Menteri Agama Minta Kejaksaan Agung dan KPK Dampingi Penyelenggaraan Haji 2025
[hanomantoto]
TEMPO.CO, Jakarta – Menteri Agama (Menag) Nasaruddin Umar meminta Kejaksaan Agung dan Komisi Pemberantasan Korupsi (KPK) ikut mendampingi penyelenggaraan ibadah haji. Menurut Nasaruddin, pengawasan Kejaksaan Agung dan KPK bisa membantu membersihkan Kementerian Agama dan penyelenggaraan haji dari praktik korupsi.
“Kami sudah berbicara tadi dengan Pak Jaksa Agung tadi, minta pendampingan, dan dalam waktu dekat kami mencari schedule untuk juga berbicara dengan KPK, supaya masalah haji ini mohon didampingi,” kata Nasaruddin dalam Mudzakarah Perhajian di Bandung, Jawa Barat seperti dikutip dari kanal YouTube Kementerian Agama pada Jumat, 8 November 2024.
Nasaruddin berujar tidak ingin mendengar ada penyimpangan sekecil apapun di Kementerian Agama, baik di dalam maupun luar negeri. “Karena itu saya selaku Menteri Agama mengingatkan kepada seluruh aparat Kementerian Agama terutama, hari ini kita akan membersihkan secara total Kementerian Agama,” ucap Nasaruddin.
Nasaruddin mengatakan penyelenggaraan haji bisa sukses dan lancar jika umat terlayani dengan baik. Selain itu, penyelenggara haji juga harus memastikan bahwa tidak ada penyelewengan apapun yang merugikan negara.
Nasaruddin juga menyinggung janji Presiden Prabowo Subianto untuk membersihkan instansi pemerintah dan swasta dari praktik lancung. Nasaruddin memuji janji Prabowo tersebut. “Beliau akan tertibkan dan bersihkan sesuatu yang merusak tradisi luhur Bangsa Indonesia,” ucap dia.
Pemberantasan korupsi menjadi salah satu agenda besar Prabowo setelah menjadi Presiden ke-8. Prabowo mencantumkan poin memperkuat reformasi politik, hukum, dan birokrasi, serta memperkuat pencegahan dan pemberantasan korupsi dan narkoba dalam merumuskan Astacita pemerintahannya.

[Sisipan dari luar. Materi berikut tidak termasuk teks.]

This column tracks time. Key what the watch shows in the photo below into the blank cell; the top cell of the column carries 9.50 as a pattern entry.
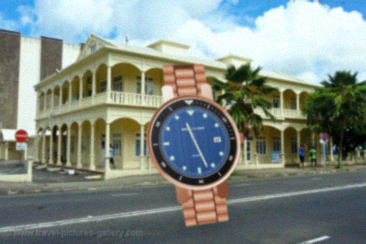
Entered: 11.27
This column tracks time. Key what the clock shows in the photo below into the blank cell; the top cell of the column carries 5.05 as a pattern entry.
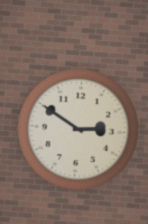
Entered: 2.50
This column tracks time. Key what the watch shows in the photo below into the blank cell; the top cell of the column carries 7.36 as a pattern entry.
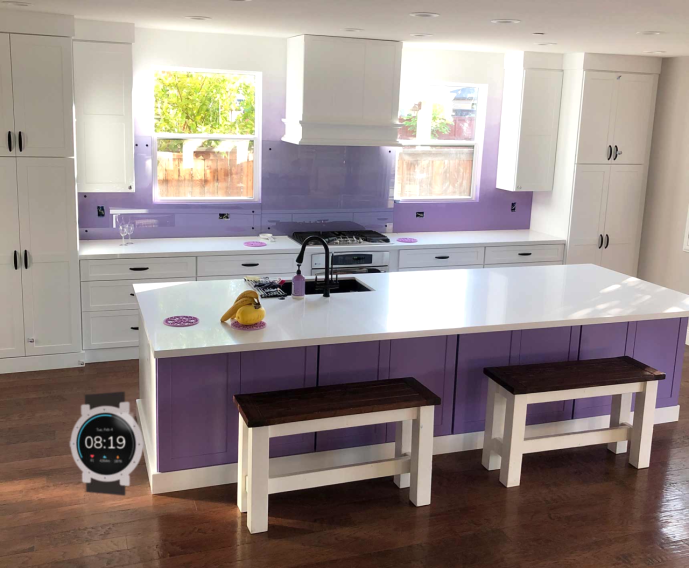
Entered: 8.19
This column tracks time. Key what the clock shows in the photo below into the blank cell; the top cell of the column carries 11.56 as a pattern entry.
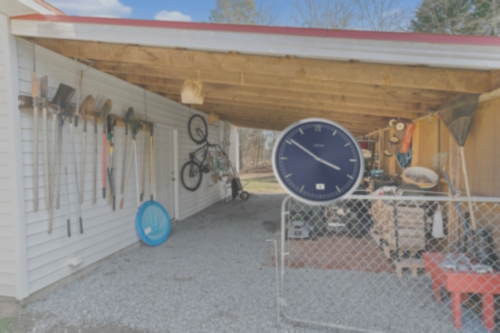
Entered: 3.51
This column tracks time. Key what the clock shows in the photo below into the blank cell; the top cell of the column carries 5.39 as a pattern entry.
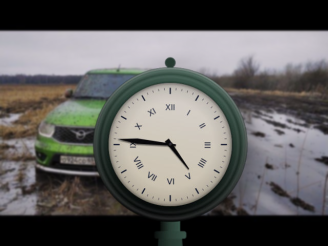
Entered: 4.46
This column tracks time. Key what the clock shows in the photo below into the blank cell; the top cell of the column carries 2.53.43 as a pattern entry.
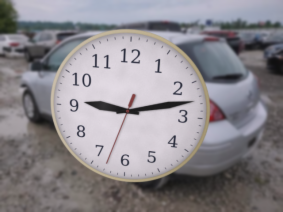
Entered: 9.12.33
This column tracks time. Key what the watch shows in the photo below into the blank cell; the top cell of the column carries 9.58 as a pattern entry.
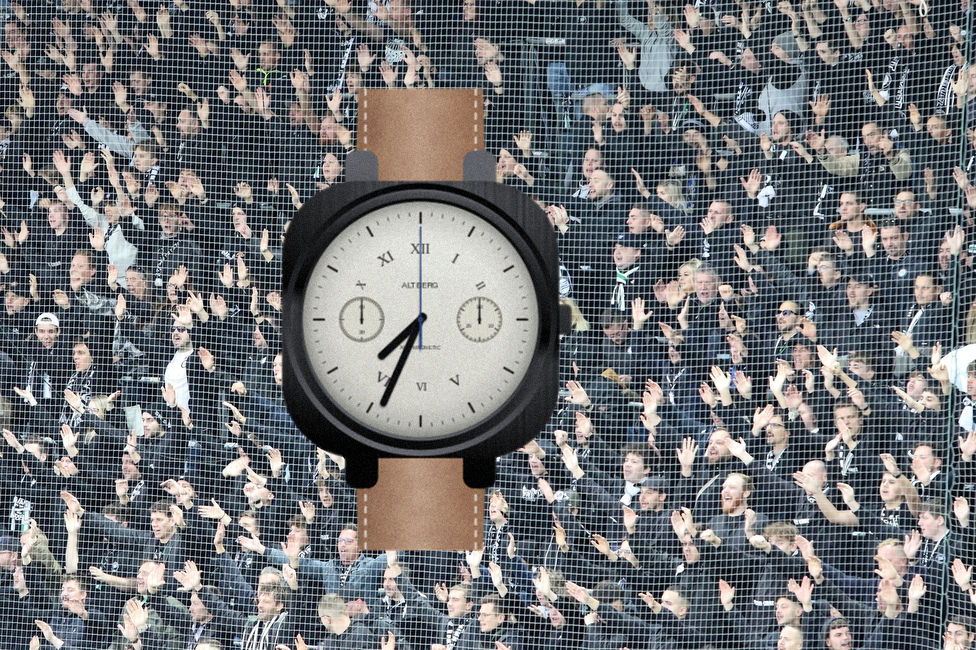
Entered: 7.34
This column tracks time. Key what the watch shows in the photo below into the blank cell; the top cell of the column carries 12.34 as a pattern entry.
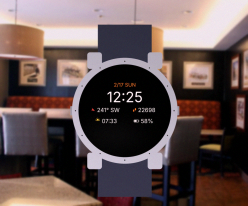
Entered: 12.25
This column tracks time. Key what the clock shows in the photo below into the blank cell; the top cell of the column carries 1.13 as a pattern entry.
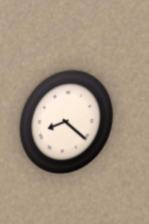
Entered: 8.21
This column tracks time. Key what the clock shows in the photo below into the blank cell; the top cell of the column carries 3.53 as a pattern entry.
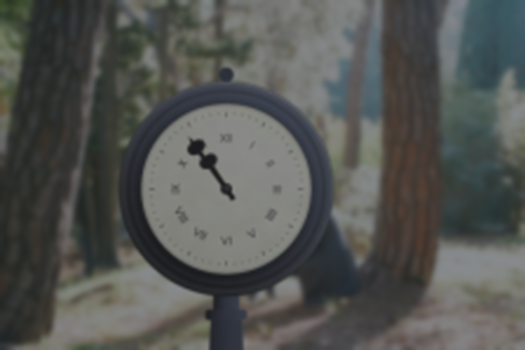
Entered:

Tempo pada edisi 10 Agustus 2024 melaporkan bahwa isu korupsi sempat menggoyang penyelenggaraan ibadah haji 2024. Menteri Agama saat itu, Yaqut Cholil Qoumas, dilaporkan ke KPK oleh sejumlah kelompok masyarakat atas dugaan penyalahgunaan wewenang dalam pengalihan kuota haji reguler ke haji khusus sebesar 50 persen.
Direktur Jendral Penyelenggaraan Haji dan Umrah Kementerian Agama Hilman Latief sebelumnya mempersilakan masyarakat melapor bila memang memiliki bukti adanya korupsi dalam pengalokasian kuota tambahan haji khusus. “Monggo dibuktikan saja, kira-kira ada korupsi di bagian apa,” ujarnya saat itu.
Pengamat haji dan umrah dari UIN Syarif Hidayatullah Jakarta, Dadi Darmadi, menilai potensi korupsi dalam penyelenggaraan haji biasanya muncul dalam pengadaan jasa dan layanan, seperti katering, tenda, serta hotel. Ketika ada permainan harga, kolusi dengan penyedia layanan, atau ketika kualitas layanan yang diberikan tidak sesuai dengan kontrak, di situlah korupsi terjadi. “Penetapan harga yang tidak wajar dan penggunaan anggaran yang tidak transparan bisa menjadi indikasi,” ucapnya.
Dadi juga menyoroti biaya-biaya kegiatan operasional selama anggota jemaah berada di Arab Saudi. Jumlah kuota haji sudah pasti mempengaruhi biaya kegiatan operasional tersebut. Makin besar kuota yang diberikan, makin besar pula anggaran yang dibutuhkan. “Jika tidak ada pengawasan, ini berpotensi menimbulkan penyimpangan.”
Yohanes Maharso, Defara Dhanya, dan Hendrik Yaputra berkontribusi dalam penulisan artikel ini.